The Sephardim community was very significant (if we include those who emigrated and those who stayed behind in the country they loved), and if a legal loophole could be found to allow Jews to settle on some Portuguese colonies without upsetting goood relations with Spain, there would be sufficient voluntary candidates for a significant area, perhaps the ones that ended up emigrating against their will to other more tolerant European nations.

Those colonies would also be strongholds of Portuguese presence.:cool::)

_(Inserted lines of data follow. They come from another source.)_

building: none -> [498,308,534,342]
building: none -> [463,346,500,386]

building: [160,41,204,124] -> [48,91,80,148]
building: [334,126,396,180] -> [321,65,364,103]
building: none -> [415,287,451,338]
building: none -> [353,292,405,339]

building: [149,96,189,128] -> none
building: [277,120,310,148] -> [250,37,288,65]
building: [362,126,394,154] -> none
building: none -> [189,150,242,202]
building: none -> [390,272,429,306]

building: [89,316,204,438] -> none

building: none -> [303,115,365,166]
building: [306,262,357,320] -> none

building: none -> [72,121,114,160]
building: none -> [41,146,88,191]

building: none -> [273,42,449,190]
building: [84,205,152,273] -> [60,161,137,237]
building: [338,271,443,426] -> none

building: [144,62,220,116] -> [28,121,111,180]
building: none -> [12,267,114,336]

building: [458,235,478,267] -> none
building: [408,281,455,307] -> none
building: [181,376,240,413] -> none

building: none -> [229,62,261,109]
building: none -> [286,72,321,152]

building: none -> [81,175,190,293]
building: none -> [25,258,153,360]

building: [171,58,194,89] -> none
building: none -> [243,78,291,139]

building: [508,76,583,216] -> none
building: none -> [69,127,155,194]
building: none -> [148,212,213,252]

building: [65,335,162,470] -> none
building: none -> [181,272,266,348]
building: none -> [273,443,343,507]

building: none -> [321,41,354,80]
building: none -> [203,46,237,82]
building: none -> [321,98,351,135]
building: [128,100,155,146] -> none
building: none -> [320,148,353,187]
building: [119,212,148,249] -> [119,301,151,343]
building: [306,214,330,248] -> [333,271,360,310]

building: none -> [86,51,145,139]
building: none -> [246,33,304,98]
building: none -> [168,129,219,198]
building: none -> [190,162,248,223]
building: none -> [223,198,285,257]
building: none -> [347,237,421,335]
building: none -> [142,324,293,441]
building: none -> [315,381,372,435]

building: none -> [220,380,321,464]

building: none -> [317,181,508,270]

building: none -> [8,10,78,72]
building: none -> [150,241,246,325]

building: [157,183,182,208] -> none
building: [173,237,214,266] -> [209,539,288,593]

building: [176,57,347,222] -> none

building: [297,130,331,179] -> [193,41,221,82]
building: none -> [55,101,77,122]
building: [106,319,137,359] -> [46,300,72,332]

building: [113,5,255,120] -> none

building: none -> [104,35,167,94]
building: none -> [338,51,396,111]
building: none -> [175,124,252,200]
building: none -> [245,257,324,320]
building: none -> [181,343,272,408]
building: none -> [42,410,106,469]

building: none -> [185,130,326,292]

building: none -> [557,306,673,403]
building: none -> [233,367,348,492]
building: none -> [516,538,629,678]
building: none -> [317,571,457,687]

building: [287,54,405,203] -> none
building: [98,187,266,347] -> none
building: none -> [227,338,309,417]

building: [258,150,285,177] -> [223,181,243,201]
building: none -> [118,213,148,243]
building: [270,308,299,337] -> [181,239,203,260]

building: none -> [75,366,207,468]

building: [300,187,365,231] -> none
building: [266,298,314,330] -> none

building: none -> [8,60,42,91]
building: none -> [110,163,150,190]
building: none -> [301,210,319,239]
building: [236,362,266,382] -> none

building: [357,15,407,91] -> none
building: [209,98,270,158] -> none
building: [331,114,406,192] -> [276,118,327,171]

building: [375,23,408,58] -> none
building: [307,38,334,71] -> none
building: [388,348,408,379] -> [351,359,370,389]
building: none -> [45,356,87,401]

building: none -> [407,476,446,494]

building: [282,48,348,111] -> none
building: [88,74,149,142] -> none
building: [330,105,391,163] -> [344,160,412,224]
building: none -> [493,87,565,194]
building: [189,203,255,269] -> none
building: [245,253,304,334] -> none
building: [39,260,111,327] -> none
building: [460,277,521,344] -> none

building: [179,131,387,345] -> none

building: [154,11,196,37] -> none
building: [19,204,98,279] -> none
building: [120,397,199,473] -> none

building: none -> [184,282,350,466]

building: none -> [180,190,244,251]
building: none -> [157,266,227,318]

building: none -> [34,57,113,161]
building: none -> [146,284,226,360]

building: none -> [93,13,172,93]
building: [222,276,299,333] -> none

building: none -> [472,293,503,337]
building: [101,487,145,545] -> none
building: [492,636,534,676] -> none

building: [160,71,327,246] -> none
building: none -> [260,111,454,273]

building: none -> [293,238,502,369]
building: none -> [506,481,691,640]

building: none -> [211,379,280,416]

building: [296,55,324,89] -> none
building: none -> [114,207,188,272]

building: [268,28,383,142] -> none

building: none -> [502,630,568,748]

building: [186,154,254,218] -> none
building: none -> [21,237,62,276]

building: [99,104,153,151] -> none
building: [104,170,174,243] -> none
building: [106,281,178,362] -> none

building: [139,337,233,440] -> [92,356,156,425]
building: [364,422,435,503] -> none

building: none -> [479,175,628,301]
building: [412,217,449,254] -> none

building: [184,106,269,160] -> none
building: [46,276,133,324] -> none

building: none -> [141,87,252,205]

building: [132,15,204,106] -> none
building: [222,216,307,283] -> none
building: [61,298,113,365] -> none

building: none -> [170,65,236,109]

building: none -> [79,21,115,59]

I've done some research into 18th-century legal cases in London which involved Jews. The Sephardic Jewish community, which was a minority at that time, still called themselves Portuguese, even though they had lived in Holland and England for more than 200 years. The same is true of the early Sephardic Jews in America. They had a very powerful attachment to Portugal, and if a way could be found for them to stay in the Portuguese empire, they would.

I think the legal loophole would be something like what has been discussed earlier in this thread - an expulsion decree that included Portugal itself but not the overseas possessions. Possibly this could be put on firmer legal ground by continuing to treat islands like São Tomé as private colonies rather than crown colonies. In OTL, São Tomé was only administered by the Portuguese crown after 1522; in the ATL, it might retain private status and be open to Jewish settlement, as opposed to crown possessions such as the Azores or Brazil which would not be. Cabo Verde and Macao might have similar status, although Zanzibar probably wouldn't, given that it was a military and naval base (although there might be might be private merchants' colonies outside the East African forts.)

I expect that the Jews would become indigenous over time, and that Portuguese-Sephardic culture would sink deep into the soil. And as far as I'm concerned, a world with more Portuguese presence would be a better place, but that's just me.